RAGBRAI: Everyone Pronounces It Wrong is a celebration, a memoir, an entertainment. The book deals with the first 25 years of the famous bike ride. It describes the genesis of an event that has drawn hundreds of thousands of people to Iowa from all over the world and attempts to explain the ride's continued charm and appeal.

RAGBRAI is different from all other bicycle tours. The others, and there are dozens of cross-state rides held in the United States, attract mostly serious, dedicated cyclists who clench their teeth and ride hard all day. RAGBRAI has its share of these cyclists, but it's more inclusive. It is a huge, week long celebration with dancing in the streets and evening entertainments. It is a love affair between bicycle riders and the people of Iowa. The book captures the essence of all that.


Product Details

ISBN-13: 9781609380281
Publisher: University of Iowa Press
Publication date: 05/01/1999
Series: Bur Oak Book
Sold by: Barnes & Noble
Format: eBook
Pages: 306
File size: 2 MB

About the Author

John Karras grew up in Cleveland and worked in newspapers from 1952 to 1984 in a variety of mostly editorial jobs. In 1967 the bike bug bit, and a twelve-mile, three-speed family ride to Camp Dodge somehow evolved into co-founding RAGBRAI.   Ann Karras grew up in New Jersey and met her future husband in college in Pennsylvania. Three children later, the family moved to Des Moines, Iowa. The fourth child is an Iowan. As a photographer, Ann documented many RAGBRAIs. Her time is now divided between outdoor activities in Iowa and Colorado, though RAGBRAI remains the highlight of the summer.

Read an Excerpt

RAGBRAI

Everyone Pronounces It Wrong
By John Karras Ann Karras

University of Iowa Press

Copyright © 1999 Iowa State University Press
All right reserved.

ISBN: 978-1-58729-538-6


Chapter One

In the Beginning-the First Ride

Donald Kaul and I are going to ride from Sioux City to Davenport the week of Aug. 26 and we'd like to have as many of you as are able join us along the way.
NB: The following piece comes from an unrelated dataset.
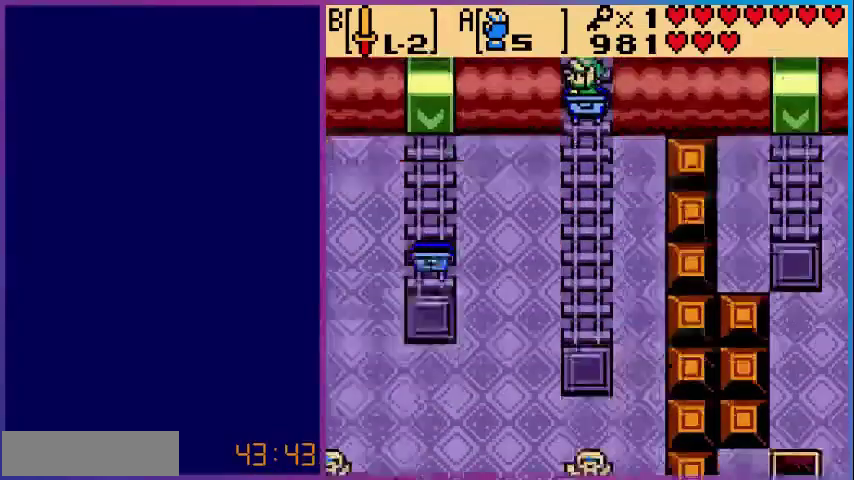
{"buttons": ["DPAD_UP"], "events": [[160, "DPAD_UP", "down"]]}
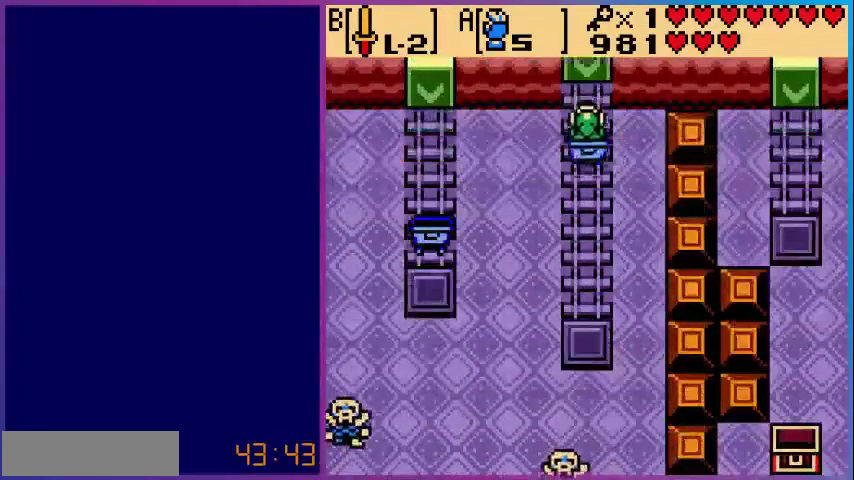
{"buttons": ["DPAD_UP"], "events": []}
That paragraph, appearing in the July 22, 1973, issue of The Des Moines Register, was the first I ever wrote about what was to become known as The Register's Annual Great Bicycle Ride Across Iowa. The first of thousands of paragraphs spanning, as of this writing, just over 25 years.

And no, Kaul and I hadn't the faintest intention in 1973, when we invented RAGBRAI, of creating the most successful newspaper promotion since William Randolph Hearst started the Spanish-American war. Indeed, our intentions were modest to the point of embarrassment: Our only goal was to talk The Register into paying our expenses while we tootled across the state on our bikes.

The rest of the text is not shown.